* EXERCISE BRIEF
Count the lines in the records that contain the string "does", with case counting. Give only the number.

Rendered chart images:
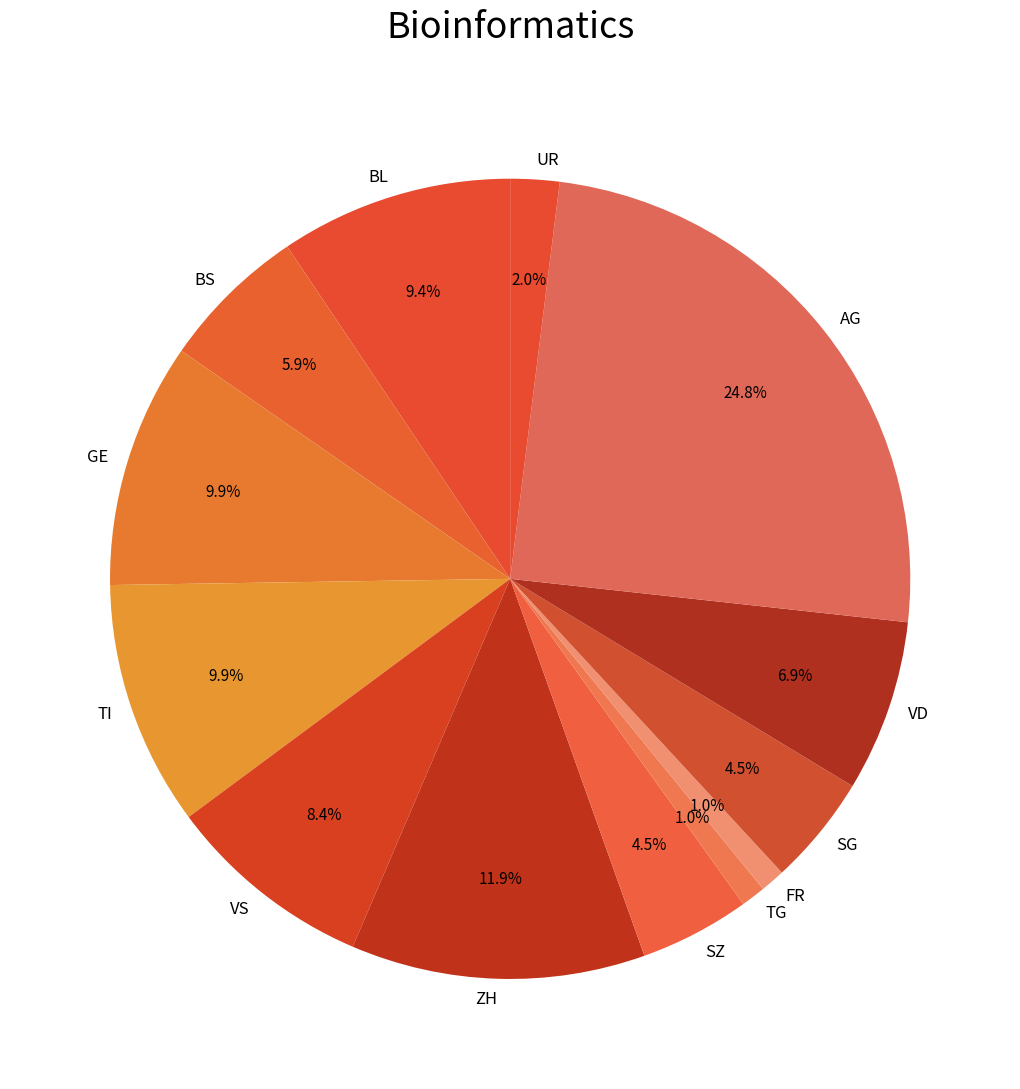

What percentage do SG and TI together represent?

14.4%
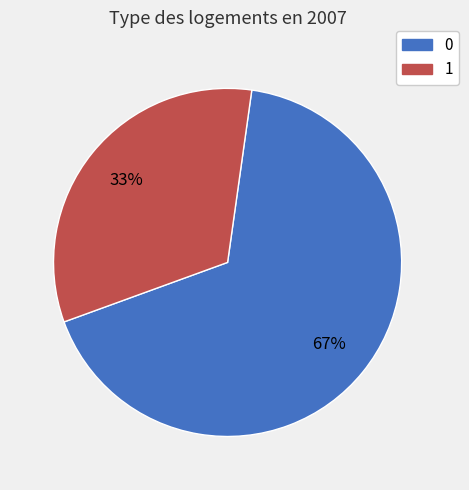

Combined, do 1 and 0 account for over 50%?

Yes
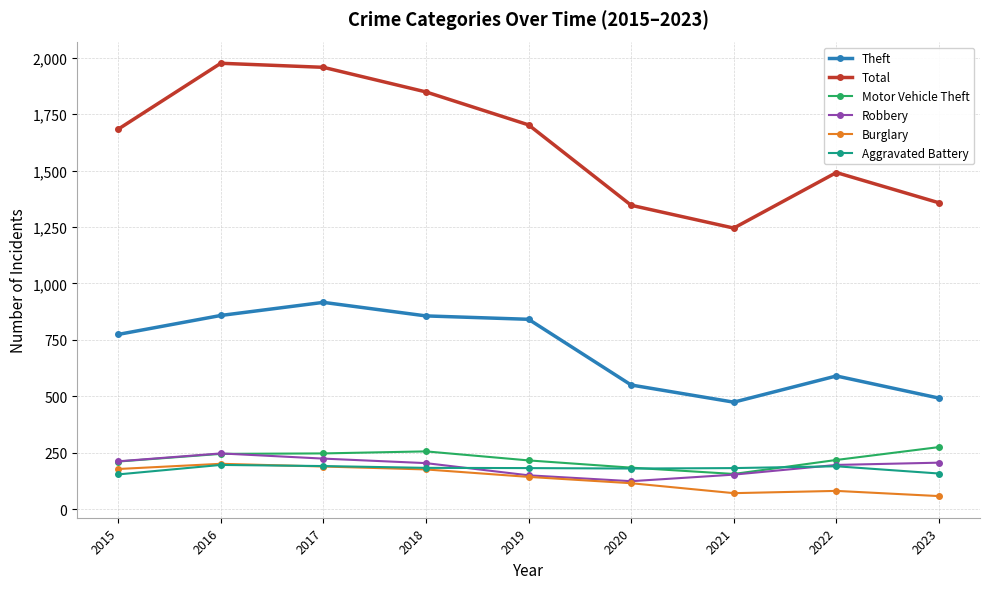

Which series has the largest range (max minus min)?

Total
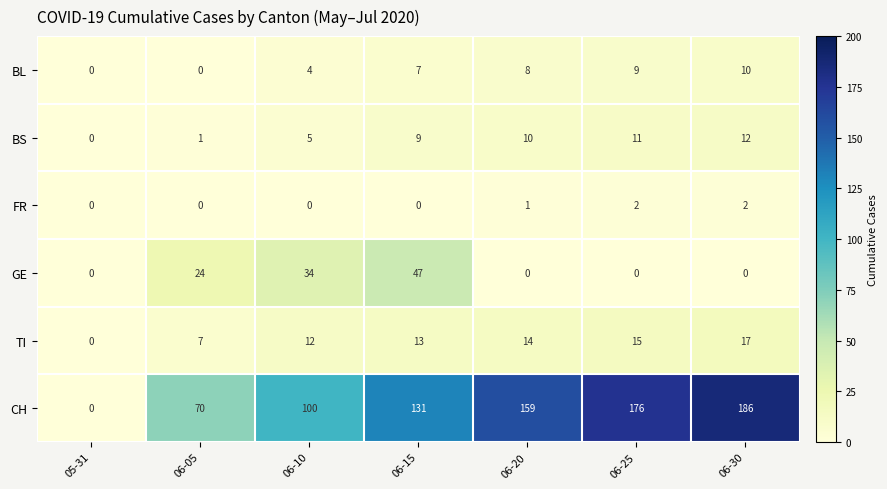

Which series has the largest range (max minus min)?

CH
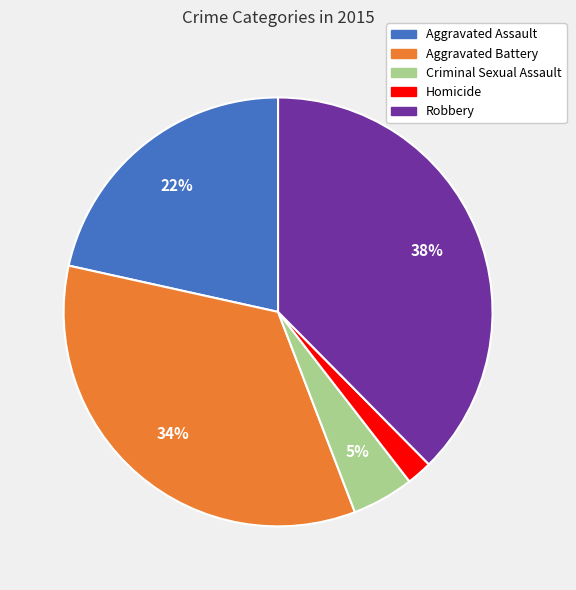

Do Aggravated Assault and Aggravated Battery together represent more than half of the pie?

Yes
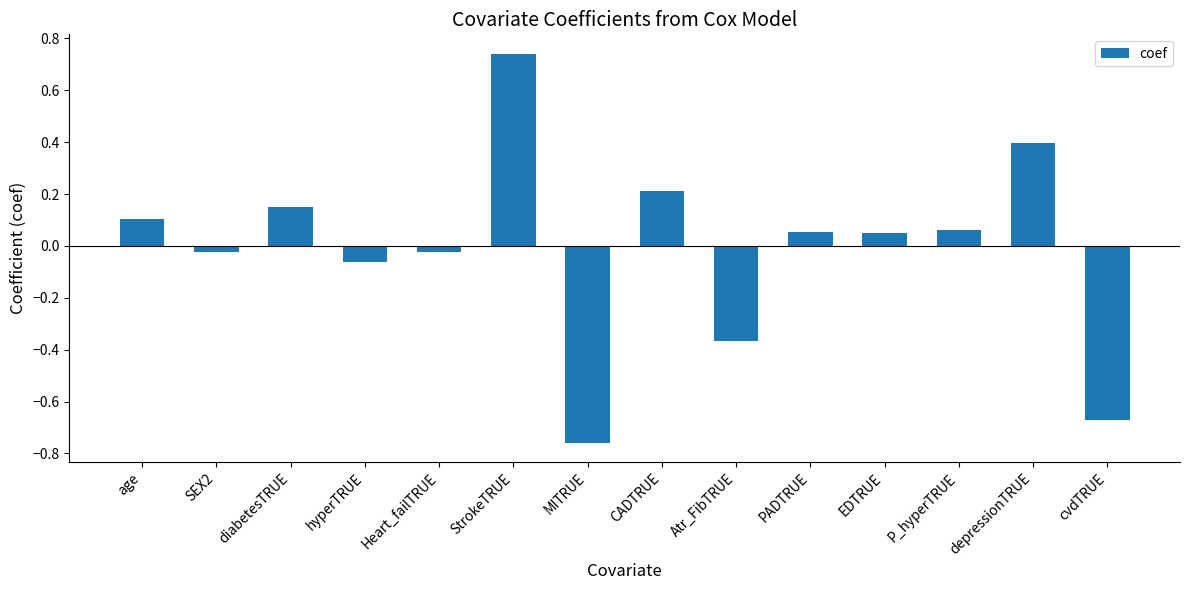

Where does the data first go above 0?

age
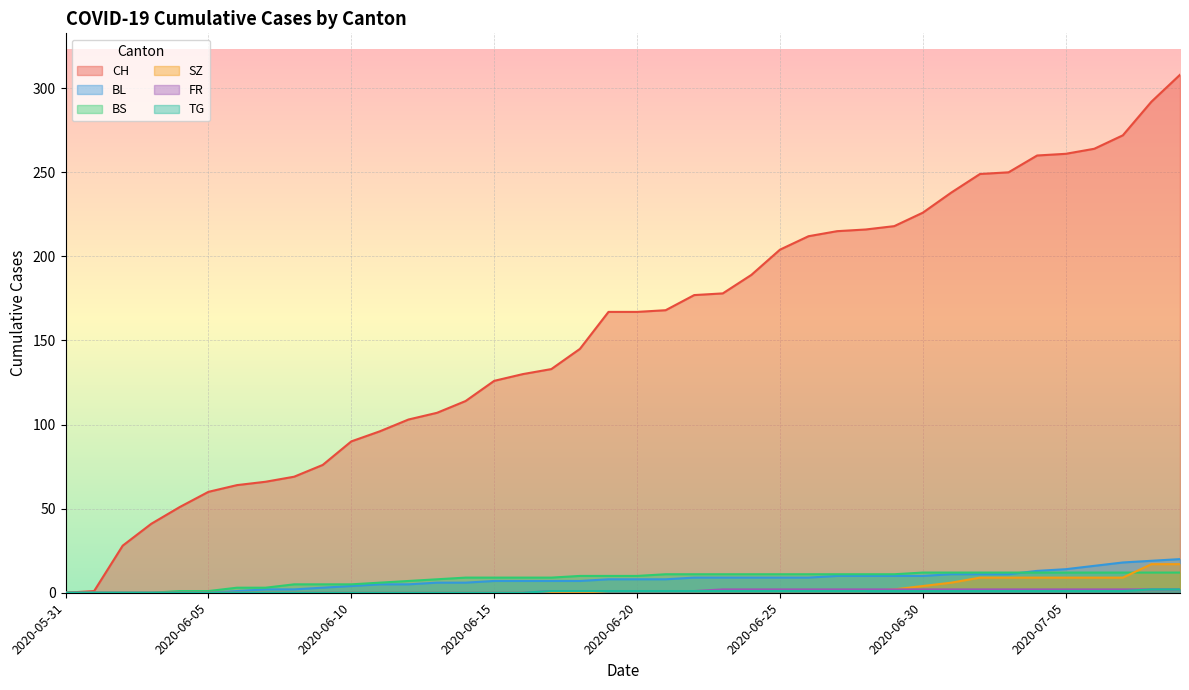

How many FR values are between 0 and 2?

40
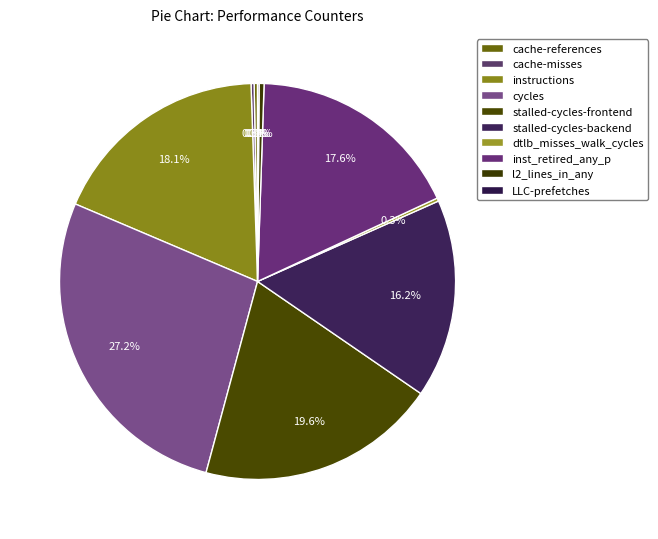

To the nearest percent, what portion does stalled-cycles-frontend represent?

20%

* RESPONSE TO THE EXERCISE
2